== RECORDS TO USE ==
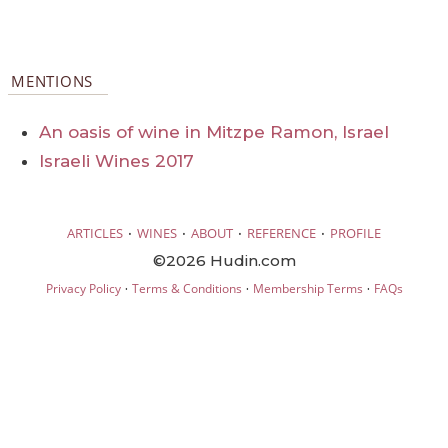
MENTIONS
An oasis of wine in Mitzpe Ramon, Israel
Israeli Wines 2017
·
·
·
·
ARTICLES
WINES
ABOUT
REFERENCE
PROFILE
©2026 Hudin.com
·
·
·
Privacy Policy
Terms & Conditions
Membership Terms
FAQs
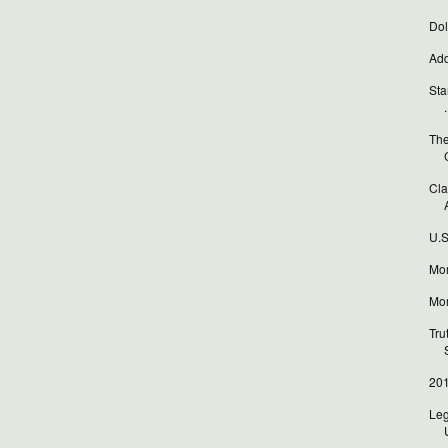
Dol
Add
Sta
.
The
Cla
A
U.S
Mor
Mor
Tru
201
Leg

== WHAT TO WORK ON ==
In the lines above, find the word "Terms" and copy each line that contains it.

== ANSWER TO THIS PROBLEM ==
Terms & Conditions
Membership Terms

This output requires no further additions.